▸ Source
Alien video guy Part 2 – turns out ET is Curious Yellow.

Our mate Jeff Peckman from a couple of posts ago, it turns out, is more than likely a time-wasting attention-seeker. Or, perhaps equally likely, deluded. Well, colour me Grey and remove my nostrils!

He showed his alleged alien video today, under much secrecy: no live transmissions, no recording allowed. The true believers, of course, lapped it up. Most other people seemed to remain unconvinced (Rocky Mountain News blog – Bill Scanlon reports) – rightly so in my not-exactly-humble opinion. I think quite a few people are justifiably suspicious any time anyone presents a short sequence of grainy footage as proof of anything. The fact only the people in the room at the presentation were allowed to see this particular two-minute clip speaks volumes to me. Peckman wants to establish an Extraterrestrial Affairs Commission to prepare Colorado to deal with ETs, yet only shows his proof to a small roomfull and not the Oval Office (although, we don’t really need yet another war based on non-evidence, which is highly likely if this video gets shown in the Whitehouse). If this tape’s so important, why not shriek from the hills? Anyway, noone actually got a recording of this world-changing two-minute video, but here’s a hoaxy one which purports to mimic the action in Peckman’s:

Apparently the Peckman footage was captured in this way because the owner of the house has two daughters and was concerned about a serial peeping tom.

▸ Recorded information
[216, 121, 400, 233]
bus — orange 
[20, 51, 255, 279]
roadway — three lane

▸ Exercise instructions
• a. Answer these questions about the blog post on Jeff Peckman's alien video:
(i) What two restrictions applied when the video was shown?
(ii) What body does Peckman want to establish?
(iii) According to the post, why was the footage captured the way it was?
• b. Carry on the blog post on Jeff Peckman's alien video, starting after its last sentence.

▸ Results in order
• a.
(i) No live transmissions were allowed, and no recording was allowed.
(ii) An Extraterrestrial Affairs Commission, to prepare Colorado to deal with ETs.
(iii) The owner of the house has two daughters and was concerned about a serial peeping tom.

• b.
So, lil’ ET rocks up, has a squiz in some girl’s window, blinks, buggers off. An alien life form, with sufficient techonolgy to travel to our planet completely undetected from The Great Galactic Squid (hallowed be his beak) knows where in the universe, needs to get so close to a building to see what’s in it that he gets himself caught on a handicam setup by a paranoid father. Maybe the little bugger gets off on the danger! Maybe, amongst his kind, he’s a bit of a Lethal Weapon-style maverick, a loose phaser, a psychologically scarred veteran of the war with Proxima Centauri (& who still feels betrayed by Uncle Zlorg for sending him to that hell-hole), very likely to fly off the tractor-beam handle, constantly endandering his species’ covert anus-probing program here on Sol-Planet Three with his careless cocking about and intense interest in inter-species erotica.


So…humbug. Peckman’s following the UFO crank playbook. I was really hoping this was some kind of marketing campaign for a product or service that would turn out to be a real let-down (as so many things marketed in interesting ways turn out to be), but no. It wasn’t even that good. Just common/garden “I want to believe” bollocks.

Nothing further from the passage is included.